Pascal Sciarini: Historiquement, la formule magique est la répartition des sièges du Conseil fédéral selon la force des partis, telle qu’elle a existé entre 1959 et 2003, jusqu’à la non-réélection de Ruth Metzler et l’élection de Christoph Blocher. Soit deux sièges au PLR, au PDC et au PS et un à l’UDC. La concordance, c’est la ligne de conduite, la règle de recherche du consensus, que se fixent tacitement les partis représentés au gouvernement et par laquelle ils se sentent coresponsables des décisions de l’exécutif.

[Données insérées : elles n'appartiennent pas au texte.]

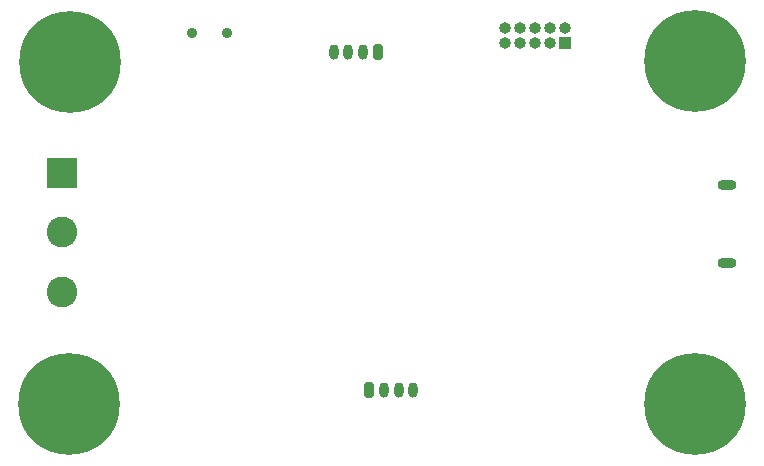
<source format=gbr>
%TF.GenerationSoftware,KiCad,Pcbnew,8.0.4*%
%TF.CreationDate,2024-07-31T13:10:52-04:00*%
%TF.ProjectId,STM32F405RGT6,53544d33-3246-4343-9035-524754362e6b,rev?*%
%TF.SameCoordinates,Original*%
%TF.FileFunction,Soldermask,Bot*%
%TF.FilePolarity,Negative*%
%FSLAX46Y46*%
G04 Gerber Fmt 4.6, Leading zero omitted, Abs format (unit mm)*
G04 Created by KiCad (PCBNEW 8.0.4) date 2024-07-31 13:10:52*
%MOMM*%
%LPD*%
G01*
G04 APERTURE LIST*
G04 Aperture macros list*
%AMRoundRect*
0 Rectangle with rounded corners*
0 $1 Rounding radius*
0 $2 $3 $4 $5 $6 $7 $8 $9 X,Y pos of 4 corners*
0 Add a 4 corners polygon primitive as box body*
4,1,4,$2,$3,$4,$5,$6,$7,$8,$9,$2,$3,0*
0 Add four circle primitives for the rounded corners*
1,1,$1+$1,$2,$3*
1,1,$1+$1,$4,$5*
1,1,$1+$1,$6,$7*
1,1,$1+$1,$8,$9*
0 Add four rect primitives between the rounded corners*
20,1,$1+$1,$2,$3,$4,$5,0*
20,1,$1+$1,$4,$5,$6,$7,0*
20,1,$1+$1,$6,$7,$8,$9,0*
20,1,$1+$1,$8,$9,$2,$3,0*%
G04 Aperture macros list end*
%ADD10C,0.900000*%
%ADD11O,1.600000X0.900000*%
%ADD12RoundRect,0.200000X-0.200000X-0.450000X0.200000X-0.450000X0.200000X0.450000X-0.200000X0.450000X0*%
%ADD13O,0.800000X1.300000*%
%ADD14RoundRect,0.200000X0.200000X0.450000X-0.200000X0.450000X-0.200000X-0.450000X0.200000X-0.450000X0*%
%ADD15R,1.000000X1.000000*%
%ADD16O,1.000000X1.000000*%
%ADD17R,2.600000X2.600000*%
%ADD18C,2.600000*%
%ADD19C,8.600000*%
G04 APERTURE END LIST*
D10*
%TO.C,SW1*%
X91100000Y-74070000D03*
X88100000Y-74070000D03*
%TD*%
D11*
%TO.C,J5*%
X133450000Y-93600000D03*
X133450000Y-87000000D03*
%TD*%
D12*
%TO.C,J4*%
X103125000Y-104300000D03*
D13*
X104375000Y-104300000D03*
X105625000Y-104300000D03*
X106875000Y-104300000D03*
%TD*%
D14*
%TO.C,J3*%
X103875000Y-75700000D03*
D13*
X102625000Y-75700000D03*
X101375000Y-75700000D03*
X100125000Y-75700000D03*
%TD*%
D15*
%TO.C,J2*%
X119680000Y-75000000D03*
D16*
X119680000Y-73730000D03*
X118410000Y-75000000D03*
X118410000Y-73730000D03*
X117140000Y-75000000D03*
X117140000Y-73730000D03*
X115870000Y-75000000D03*
X115870000Y-73730000D03*
X114600000Y-75000000D03*
X114600000Y-73730000D03*
%TD*%
D17*
%TO.C,J1*%
X77100000Y-86000000D03*
D18*
X77100000Y-91000000D03*
X77100000Y-96000000D03*
%TD*%
D10*
%TO.C,H4*%
X74494581Y-105530419D03*
X75439162Y-103250000D03*
X75439162Y-107810838D03*
X77719581Y-102305419D03*
D19*
X77719581Y-105530419D03*
D10*
X77719581Y-108755419D03*
X80000000Y-103250000D03*
X80000000Y-107810838D03*
X80944581Y-105530419D03*
%TD*%
%TO.C,H3*%
X127494581Y-105530419D03*
X128439162Y-103250000D03*
X128439162Y-107810838D03*
X130719581Y-102305419D03*
D19*
X130719581Y-105530419D03*
D10*
X130719581Y-108755419D03*
X133000000Y-103250000D03*
X133000000Y-107810838D03*
X133944581Y-105530419D03*
%TD*%
%TO.C,H2*%
X127525000Y-76500000D03*
X128469581Y-74219581D03*
X128469581Y-78780419D03*
X130750000Y-73275000D03*
D19*
X130750000Y-76500000D03*
D10*
X130750000Y-79725000D03*
X133030419Y-74219581D03*
X133030419Y-78780419D03*
X133975000Y-76500000D03*
%TD*%
%TO.C,H1*%
X74550000Y-76530419D03*
X75494581Y-74250000D03*
X75494581Y-78810838D03*
X77775000Y-73305419D03*
D19*
X77775000Y-76530419D03*
D10*
X77775000Y-79755419D03*
X80055419Y-74250000D03*
X80055419Y-78810838D03*
X81000000Y-76530419D03*
%TD*%
M02*

</source>
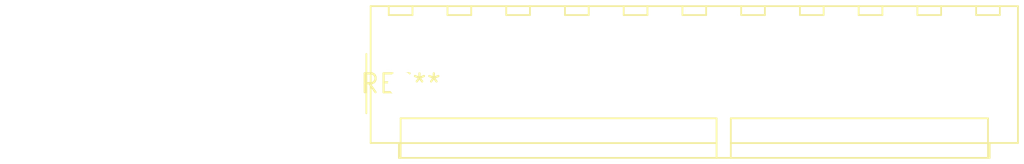
<source format=kicad_pcb>
(kicad_pcb (version 20240108) (generator pcbnew)

  (general
    (thickness 1.6)
  )

  (paper "A4")
  (layers
    (0 "F.Cu" signal)
    (31 "B.Cu" signal)
    (32 "B.Adhes" user "B.Adhesive")
    (33 "F.Adhes" user "F.Adhesive")
    (34 "B.Paste" user)
    (35 "F.Paste" user)
    (36 "B.SilkS" user "B.Silkscreen")
    (37 "F.SilkS" user "F.Silkscreen")
    (38 "B.Mask" user)
    (39 "F.Mask" user)
    (40 "Dwgs.User" user "User.Drawings")
    (41 "Cmts.User" user "User.Comments")
    (42 "Eco1.User" user "User.Eco1")
    (43 "Eco2.User" user "User.Eco2")
    (44 "Edge.Cuts" user)
    (45 "Margin" user)
    (46 "B.CrtYd" user "B.Courtyard")
    (47 "F.CrtYd" user "F.Courtyard")
    (48 "B.Fab" user)
    (49 "F.Fab" user)
    (50 "User.1" user)
    (51 "User.2" user)
    (52 "User.3" user)
    (53 "User.4" user)
    (54 "User.5" user)
    (55 "User.6" user)
    (56 "User.7" user)
    (57 "User.8" user)
    (58 "User.9" user)
  )

  (setup
    (pad_to_mask_clearance 0)
    (pcbplotparams
      (layerselection 0x00010fc_ffffffff)
      (plot_on_all_layers_selection 0x0000000_00000000)
      (disableapertmacros false)
      (usegerberextensions false)
      (usegerberattributes false)
      (usegerberadvancedattributes false)
      (creategerberjobfile false)
      (dashed_line_dash_ratio 12.000000)
      (dashed_line_gap_ratio 3.000000)
      (svgprecision 4)
      (plotframeref false)
      (viasonmask false)
      (mode 1)
      (useauxorigin false)
      (hpglpennumber 1)
      (hpglpenspeed 20)
      (hpglpendiameter 15.000000)
      (dxfpolygonmode false)
      (dxfimperialunits false)
      (dxfusepcbnewfont false)
      (psnegative false)
      (psa4output false)
      (plotreference false)
      (plotvalue false)
      (plotinvisibletext false)
      (sketchpadsonfab false)
      (subtractmaskfromsilk false)
      (outputformat 1)
      (mirror false)
      (drillshape 1)
      (scaleselection 1)
      (outputdirectory "")
    )
  )

  (net 0 "")

  (footprint "Molex_KK-396_A-41791-0011_1x11_P3.96mm_Vertical" (layer "F.Cu") (at 0 0))

)

</source>
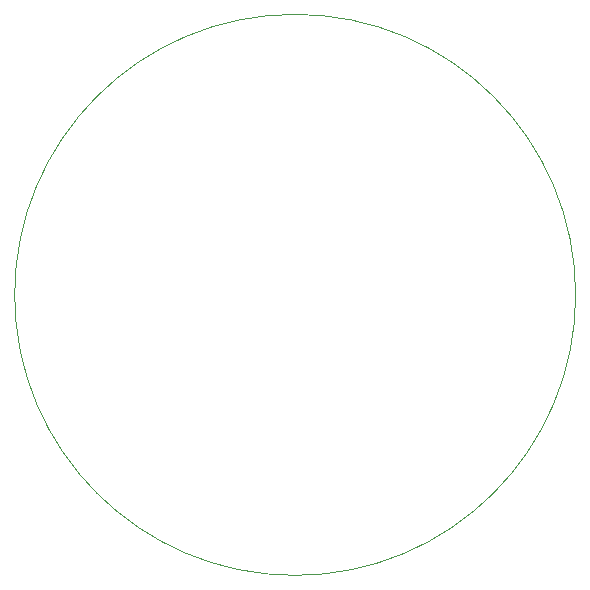
<source format=gbr>
%TF.GenerationSoftware,KiCad,Pcbnew,6.0.10-86aedd382b~118~ubuntu22.04.1*%
%TF.CreationDate,2023-03-14T18:16:05-07:00*%
%TF.ProjectId,compact-probe,636f6d70-6163-4742-9d70-726f62652e6b,rev?*%
%TF.SameCoordinates,Original*%
%TF.FileFunction,Profile,NP*%
%FSLAX46Y46*%
G04 Gerber Fmt 4.6, Leading zero omitted, Abs format (unit mm)*
G04 Created by KiCad (PCBNEW 6.0.10-86aedd382b~118~ubuntu22.04.1) date 2023-03-14 18:16:05*
%MOMM*%
%LPD*%
G01*
G04 APERTURE LIST*
%TA.AperFunction,Profile*%
%ADD10C,0.100000*%
%TD*%
G04 APERTURE END LIST*
D10*
X23750000Y0D02*
G75*
G03*
X23750000Y0I-23750000J0D01*
G01*
M02*

</source>
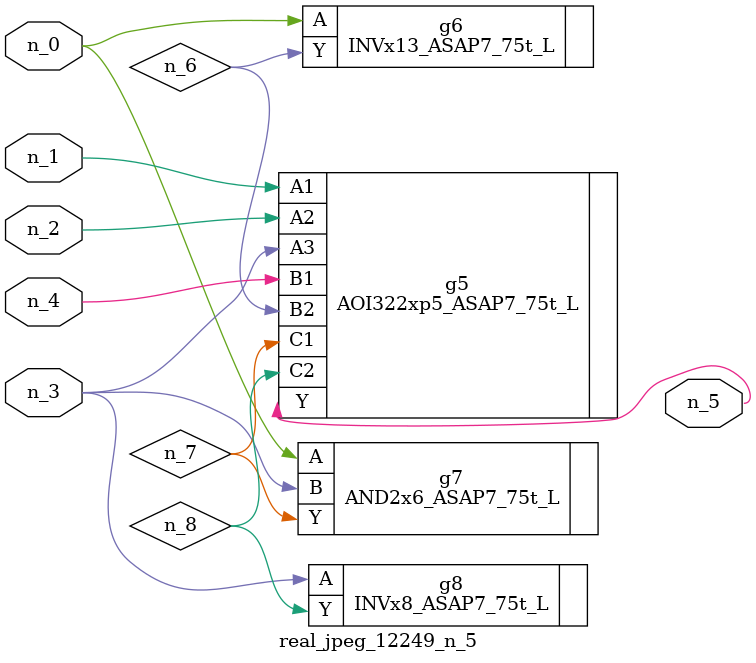
<source format=v>
module real_jpeg_12249_n_5 (n_4, n_0, n_1, n_2, n_3, n_5);

input n_4;
input n_0;
input n_1;
input n_2;
input n_3;

output n_5;

wire n_8;
wire n_6;
wire n_7;

INVx13_ASAP7_75t_L g6 ( 
.A(n_0),
.Y(n_6)
);

AND2x6_ASAP7_75t_L g7 ( 
.A(n_0),
.B(n_3),
.Y(n_7)
);

AOI322xp5_ASAP7_75t_L g5 ( 
.A1(n_1),
.A2(n_2),
.A3(n_3),
.B1(n_4),
.B2(n_6),
.C1(n_7),
.C2(n_8),
.Y(n_5)
);

INVx8_ASAP7_75t_L g8 ( 
.A(n_3),
.Y(n_8)
);


endmodule
</source>
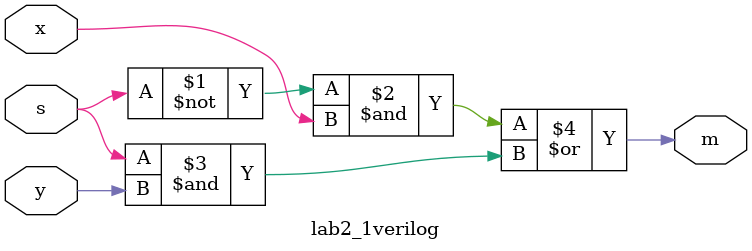
<source format=v>
`timescale 1ns / 1ps


module lab2_1verilog(
    input x,
    input y,
    input s,
    output m
    );
    
    assign m = (~s&x) | (s&y);
    
endmodule

</source>
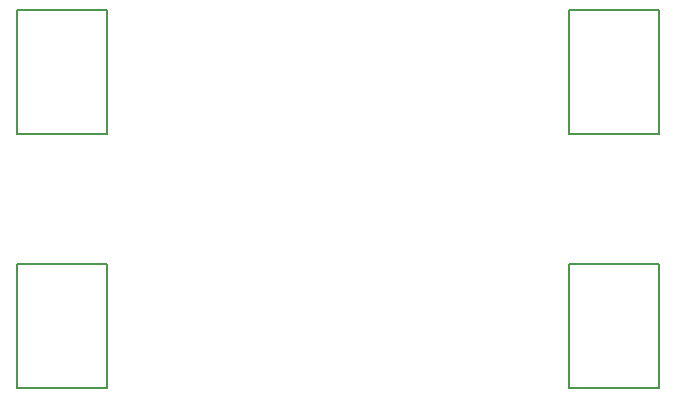
<source format=gbr>
%TF.GenerationSoftware,Altium Limited,Altium Designer,21.8.1 (53)*%
G04 Layer_Color=16711935*
%FSLAX43Y43*%
%MOMM*%
%TF.SameCoordinates,7B22A04A-8AF3-4E57-AB0C-0AC604AFDBEB*%
%TF.FilePolarity,Positive*%
%TF.FileFunction,Other,Mechanical_13*%
%TF.Part,Single*%
G01*
G75*
%TA.AperFunction,NonConductor*%
%ADD23C,0.200*%
D23*
X56300Y7500D02*
Y18000D01*
X48700Y7500D02*
X56300D01*
X48700D02*
Y18000D01*
X56300D01*
X2000Y29000D02*
Y39500D01*
X9600D01*
Y29000D02*
Y39500D01*
X2000Y29000D02*
X9600D01*
X56300D02*
Y39500D01*
X48700Y29000D02*
X56300D01*
X48700D02*
Y39500D01*
X56300D01*
X2000Y7500D02*
Y18000D01*
X9600D01*
Y7500D02*
Y18000D01*
X2000Y7500D02*
X9600D01*
%TF.MD5,34445f6daf2459719ec5f1dc6264449e*%
M02*

</source>
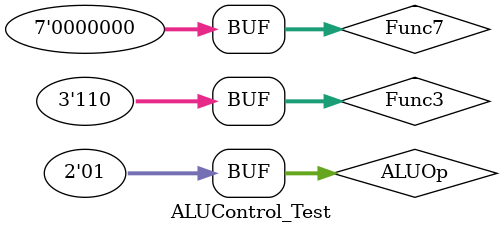
<source format=sv>
module ALUControl_Test();
	logic [6:0]Func7 ;
	logic [2:0]Func3 ;
	logic [1:0]ALUOp , ALUCtl ;
	ALU_Control ac(Func7,Func3,ALUOp,ALUCtl);
	always  
	begin
		#20
		ALUOp = 2'b10 ;
		Func7 = 0 ;
		Func3 = 0 ;
		#20 ; 
		Func7 = 32 ;
		Func3= 0 ;
		#20 ;
		Func7 = 0 ;
		Func3 = 3'b110 ;
		#20 ;
		Func7 = 0 ;
		Func3 = 3'b110 ;
		ALUOp = 2'b01 ;
	end
endmodule 
</source>
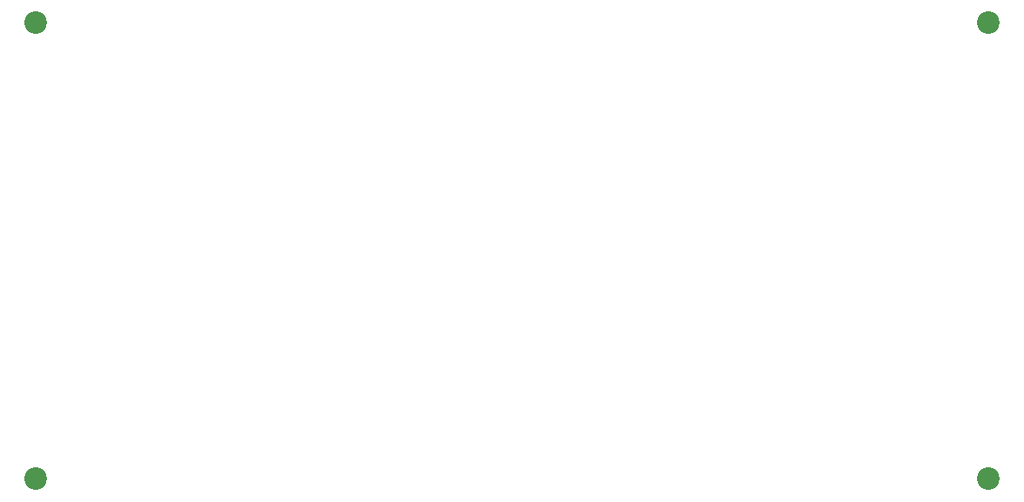
<source format=gbr>
%TF.GenerationSoftware,KiCad,Pcbnew,9.0.0*%
%TF.CreationDate,2025-03-19T00:35:46-07:00*%
%TF.ProjectId,tag,7461672e-6b69-4636-9164-5f7063625858,v0.3*%
%TF.SameCoordinates,Original*%
%TF.FileFunction,NonPlated,1,2,NPTH,Drill*%
%TF.FilePolarity,Positive*%
%FSLAX46Y46*%
G04 Gerber Fmt 4.6, Leading zero omitted, Abs format (unit mm)*
G04 Created by KiCad (PCBNEW 9.0.0) date 2025-03-19 00:35:46*
%MOMM*%
%LPD*%
G01*
G04 APERTURE LIST*
%TA.AperFunction,ComponentDrill*%
%ADD10C,2.200000*%
%TD*%
G04 APERTURE END LIST*
D10*
%TO.C,REF\u002A\u002A*%
X97790000Y-82550000D03*
X97790000Y-127000000D03*
X190500000Y-82550000D03*
X190500000Y-127000000D03*
M02*

</source>
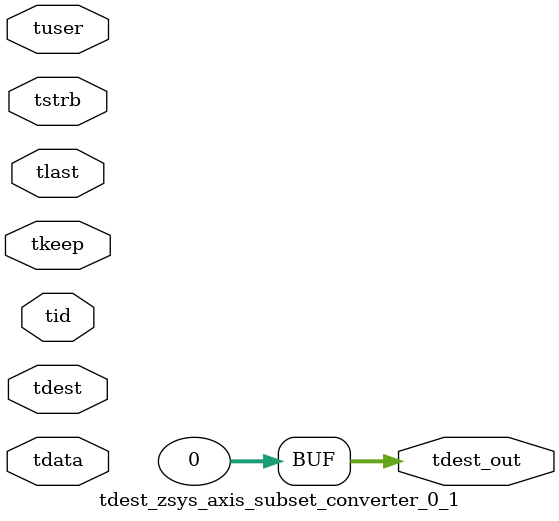
<source format=v>


`timescale 1ps/1ps

module tdest_zsys_axis_subset_converter_0_1 #
(
parameter C_S_AXIS_TDATA_WIDTH = 32,
parameter C_S_AXIS_TUSER_WIDTH = 0,
parameter C_S_AXIS_TID_WIDTH   = 0,
parameter C_S_AXIS_TDEST_WIDTH = 0,
parameter C_M_AXIS_TDEST_WIDTH = 32
)
(
input  [(C_S_AXIS_TDATA_WIDTH == 0 ? 1 : C_S_AXIS_TDATA_WIDTH)-1:0     ] tdata,
input  [(C_S_AXIS_TUSER_WIDTH == 0 ? 1 : C_S_AXIS_TUSER_WIDTH)-1:0     ] tuser,
input  [(C_S_AXIS_TID_WIDTH   == 0 ? 1 : C_S_AXIS_TID_WIDTH)-1:0       ] tid,
input  [(C_S_AXIS_TDEST_WIDTH == 0 ? 1 : C_S_AXIS_TDEST_WIDTH)-1:0     ] tdest,
input  [(C_S_AXIS_TDATA_WIDTH/8)-1:0 ] tkeep,
input  [(C_S_AXIS_TDATA_WIDTH/8)-1:0 ] tstrb,
input                                                                    tlast,
output [C_M_AXIS_TDEST_WIDTH-1:0] tdest_out
);

assign tdest_out = {1'b0};

endmodule


</source>
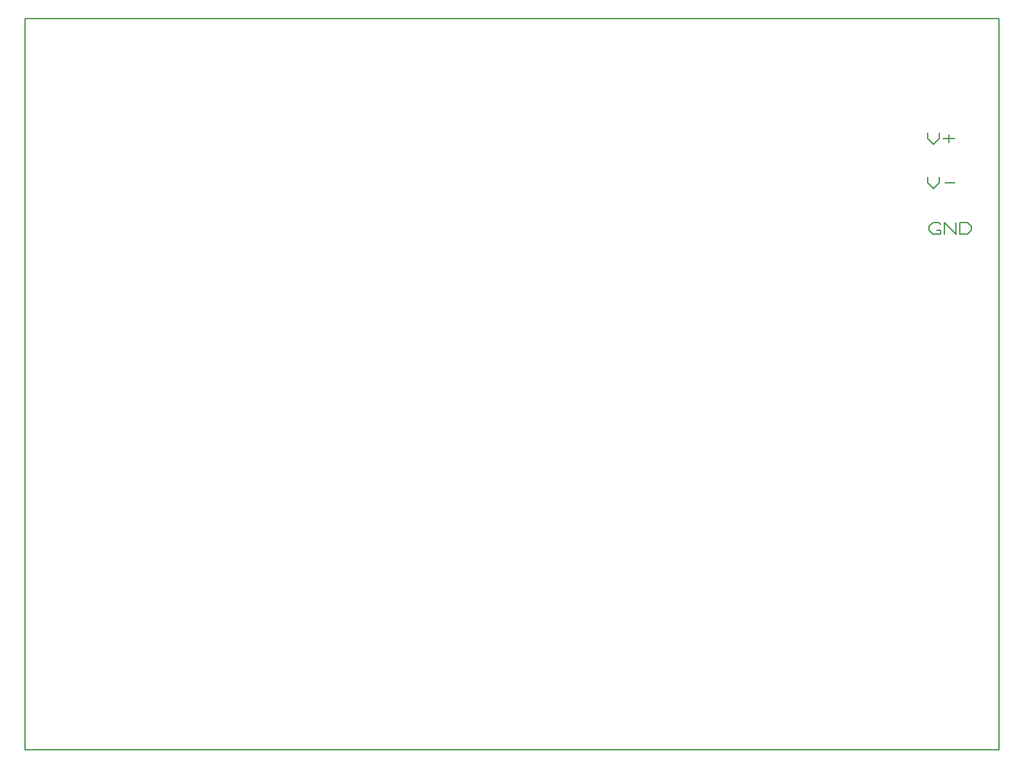
<source format=gbr>
G04 PROTEUS GERBER X2 FILE*
%TF.GenerationSoftware,Labcenter,Proteus,8.8-SP1-Build27031*%
%TF.CreationDate,2019-05-18T07:00:24+00:00*%
%TF.FileFunction,NonPlated,1,2,NPTH*%
%TF.FilePolarity,Positive*%
%TF.Part,Single*%
%TF.SameCoordinates,{a8659aba-65a4-4c0a-9c60-288927405768}*%
%FSLAX45Y45*%
%MOMM*%
G01*
%TA.AperFunction,Profile*%
%ADD19C,0.203200*%
%TD.AperFunction*%
D19*
X-5580000Y-8390000D02*
X+7260000Y-8390000D01*
X+7260000Y+1260000D01*
X-5580000Y+1260000D01*
X-5580000Y-8390000D01*
X+6320000Y-240800D02*
X+6320000Y-317000D01*
X+6396200Y-393200D01*
X+6472400Y-317000D01*
X+6472400Y-240800D01*
X+6523200Y-317000D02*
X+6675600Y-317000D01*
X+6599400Y-266200D02*
X+6599400Y-367800D01*
X+6320000Y-830800D02*
X+6320000Y-907000D01*
X+6396200Y-983200D01*
X+6472400Y-907000D01*
X+6472400Y-830800D01*
X+6548600Y-907000D02*
X+6675600Y-907000D01*
X+6441600Y-1532400D02*
X+6492400Y-1532400D01*
X+6492400Y-1583200D01*
X+6390800Y-1583200D01*
X+6340000Y-1532400D01*
X+6340000Y-1481600D01*
X+6390800Y-1430800D01*
X+6467000Y-1430800D01*
X+6492400Y-1456200D01*
X+6543200Y-1583200D02*
X+6543200Y-1430800D01*
X+6695600Y-1583200D01*
X+6695600Y-1430800D01*
X+6746400Y-1583200D02*
X+6746400Y-1430800D01*
X+6848000Y-1430800D01*
X+6898800Y-1481600D01*
X+6898800Y-1532400D01*
X+6848000Y-1583200D01*
X+6746400Y-1583200D01*
M02*

</source>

Notamment en évitant de lancer à tout propos des référendums ou des initiatives.

– Quel système prévaut aujourd’hui?

– Nous sommes dans une situation où il n’y a plus ni concordance arithmétique ni concordance politique, puisque sur les principaux enjeux, comme les relations avec l’UE, il n’y a plus de ligne de conduite commune entre tous les grands partis. A cause de la forte polarisation, il est difficile, voire impossible de faire coïncider concordance et répartition mathématique. Donner un deuxième siège à l’UDC serait mathématiquement équitable. Mais je doute que cela conduirait à davantage de concordance politique. Ou que l’UDC amoindrirait son opposition aux décisions du collège. Car cette position, avec un pied dans et un pied hors du gouvernement, lui est trop profitable électoralement.

– Vers quoi la politique suisse sera-t-elle alors contrainte de s’acheminer?

– Le système est condamné à une concordance à géométrie variable. A la recherche d’alliances occasionnelles sur la base de projet susceptibles de rassembler une majorité assez large, non seulement pour passer le cap du parlement, mais aussi d’un éventuel référendum. On aura alors des coalitions de centre gauche ou de centre droite selon les enjeux. Peu importe alors que l’UDC ou un autre parti n’ait qu’un siège.

– Est-ce à dire que c’en est fini de la recherche du consensus, qui composait l’ADN de la politique suisse?

– Il faut définitivement abandonner l’idée d’un consensus. Nous entrons dans la logique du consensus réduit et fluctuant. Mais cela ne changera pas la manière de chercher à rapprocher les points de vue. Cela dit, ce n’est pas forcément une mauvaise nouvelle en termes d’efficacité et d’innovation. Si le système de gouvernement y perd en termes de stabilité et de prévisibilité, cela débouche sur des situations plus innovantes. A condition bien sûr que le pivot que constituent les deux partis du centre, PLR et PDC, ne s’affaiblisse pas trop.